Kit instantly clamped her lips together, the colour flooding back into her cheeks as she remembered what had happened the last time she had moistened her lips in that way in front of Marcus.
‘Well?’ he prompted harshly.
She flinched at his attack. ‘Well, what…?’
He rose quickly to his feet, as if his mood was too big to be contained in a sitting position. ‘Exactly what sort of man do you think I am? Don’t answer that. The fact that you’re back to wearing that ridiculous disguise tells me exactly what you think of me!’
What she thought of him? It was herself, the love she felt towards him, that she was trying to protect!

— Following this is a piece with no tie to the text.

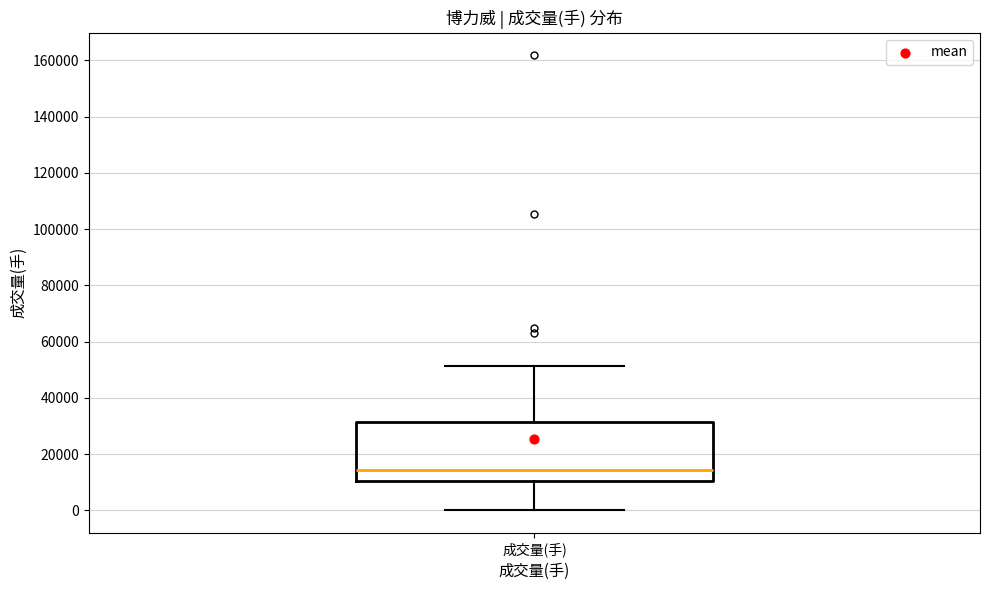

Read this box plot against the y-axis: the position of the median line, the range covered by the box, and the ends of both whiskers. The values are not printed on the chart, so give them approximately, as read against the axis.

median 14000, box 10000 to 32000, whiskers 0 to 52000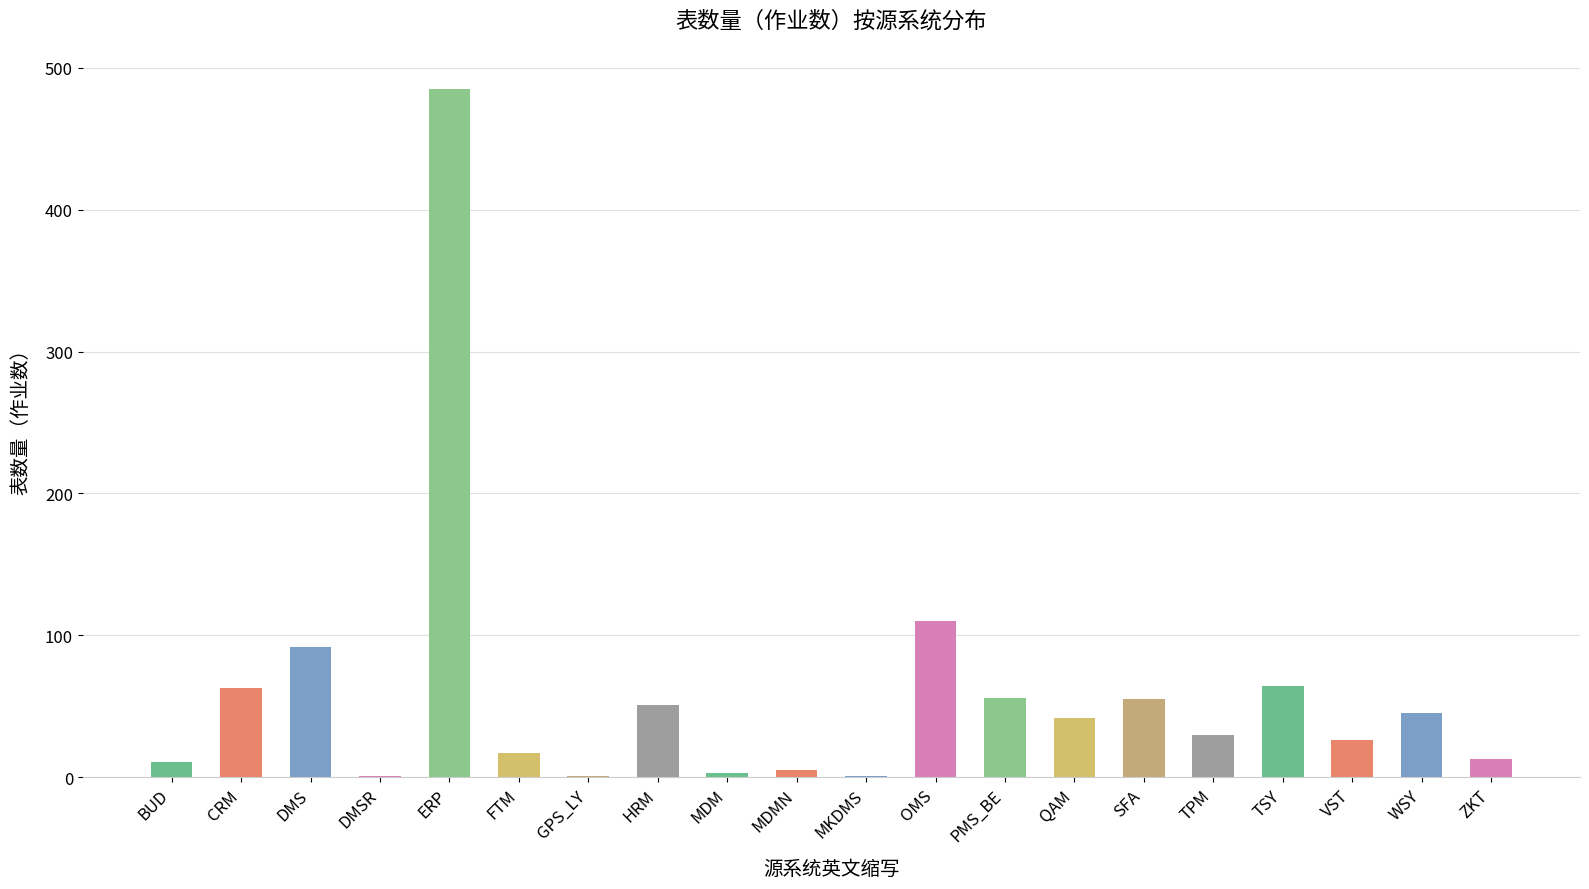

Are the bars horizontal?

No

‘I don’t see how,’ she said wearily.
‘No?’ He moved out from behind his desk to pace the room restlessly. ‘I think I should warn you that I don’t care for being put in the same category as your last boss!’
‘Mike Reynolds…?’ Kit repeated dazedly. ‘But I—’ She broke off, frowning across at Marcus now. ‘I never for a moment thought that you were in the least like him…’ But she could hardly explain that it was herself she was trying to protect by once again becoming Prim Miss McGuire from No-Nonsenseville!
‘Oh, give me a break, Kit,’ Marcus came back. ‘You’ve already told me exactly why you started wearing those ridiculous glasses and unflattering clothes. The fact that you’re back to wearing them today implies you still think you need some sort of protection from my obviously unwanted advances!’
What would he say if she were to tell him that what she really wanted to do—not just now, but all the time!—was throw herself into his arms and have him make love to her? Here. Now.
‘And just when did you intend telling me about your father?’ Marcus continued.
Kit blinked at this sudden change of subject. ‘My father…?’
Marcus nodded tersely. ‘Your father is Tom McGuire!’ he accused.
‘I know who he is,’ she answered levelly.
‘So do I—now.’
Kit looked at him curiously. ‘How do you know?’
Marcus’s mouth twisted self-derisively. ‘Because I have one of his paintings hanging on my apartment wall. I sat there in my apartment all weekend—’
‘We didn’t come back to town until Saturday afternoon,’ Kit reminded him.
Marcus gave her a scathing look. ‘I sat there all weekend,’ he repeated, ‘when I suddenly realised that the painting I was staring at was by Tom McGuire. It was just too much of a coincidence for it not to have been painted by your father!’
Kit didn’t even attempt to deny the connection—how could she? ‘His paintings are considered a very sound investment nowadays—’
‘I didn’t buy the painting as an investment!’ he replied. ‘I’ve owned it for twelve or thirteen years now.’
She nodded. ‘It’s only the last ten years he’s suddenly become quite famous—’
‘Quite famous!’ Marcus echoed with an incredulous note in his voice. ‘Each of his paintings are worth thousands of pounds!’
‘And do you know how old he was when he suddenly became famous?’ she returned exasperatedly. ‘Sixty-two,’ she continued without waiting for him to answer. ‘Before that he and my mother lived on the little they could make selling the odd painting and some of the vegetables my mother grows—in—in their huge—garden.’ Her voice began to falter as the façade she had kept up so far this morning slowly began to crumble and disintegrate. ‘It was a—a happy life,’ she defended huskily. ‘But it certainly wasn’t—wasn’t—’ She simply couldn’t go on any more, her throat clogged with the tears she was trying so hard not to shed.